The trade-off is cost and consistency. Your secondary provider might give different-quality responses than your primary. For regulated applications, you need to validate that the backup provider's output meets your quality standards before enabling failover in production.
Quality Monitoring
Detecting degraded quality is harder than detecting outages. The API returns 200 OK, but the answers are getting worse.
I track three proxy metrics for quality:
interface QualityMetrics {
averageResponseLength: number;
citationRate: number; // Percentage of responses that include source citations
refusalRate: number; // Percentage of "I don't know" responses
}
async function trackQuality(query: string, response: string): Promise<void> {
const hasCitation = /\[Source|§|regulation|section/i.test(response);
const isRefusal = /I (?:don't|cannot|can't) (?:find|answer|help)/i.test(response);
await db.query(
`INSERT INTO quality_metrics (query, response_length, has_citation, is_refusal, created_at)
VALUES ($1, $2, $3, $4, now())`,
[query, response.length, hasCitation, isRefusal]
);
}
When the refusal rate spikes above 30% or the average response length drops below 50% of the trailing average, an alert fires. These are early indicators that something has changed on the provider's side — a model update, capacity issues, or a change in behavior that affects our specific use case.
Timeout Strategy
The default timeout for most HTTP clients is 30 seconds. For AI features, this is almost always too long. A user who waits 30 seconds for a response has already left.
My timeout strategy is tiered:
- Streaming responses: 5-second timeout for the first token, then no timeout for subsequent tokens. If the first token does not arrive in 5 seconds, fail fast.
- Synchronous calls: 10-second hard timeout. If the model has not responded in 10 seconds, use the fallback.
- Background processing: 60-second timeout. Batch operations can afford to wait longer because the user is not staring at a spinner.

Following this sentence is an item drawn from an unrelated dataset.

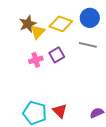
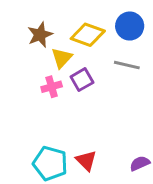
yellow triangle: (38, 32) -> (62, 58), moved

async function callWithTimeout(
fn: () => Promise<string>,
timeoutMs: number,
fallback: string
): Promise<{ result: string; timedOut: boolean }> {
try {
const result = await Promise.race([
fn(),
new Promise<never>((_, reject) =>
setTimeout(() => reject(new Error('LLM timeout')), timeoutMs)
),
]);
return { result, timedOut: false };
} catch {
return { result: fallback, timedOut: true };
}
}
The Resilience Checklist
Before shipping any AI feature, I run through this checklist:
- What happens when the API is down? If the answer is "the feature breaks," you need a fallback.
- What happens when the API is slow? If the answer is "the user waits," you need a timeout strategy.
- What happens when the API returns garbage? If the answer is "we show it to the user," you need output validation.
- How will you know when quality degrades? If the answer is "users will complain," you need quality monitoring.
- Can the feature work without AI at all? If the answer is "partially," build that partial experience as your fallback.
Every "no" on this checklist is a production incident waiting to happen. I learned this the hard way at 2 AM. You do not have to.
The best AI features are the ones where users never realize the AI failed. They got a slightly different experience — maybe a cached answer, maybe a FAQ result, maybe a documentation link — but they still got value. That is the goal.
The AI is a dependency, not the product. Build your product to survive without its most impressive dependency, and it will be a better product even when the AI is working perfectly.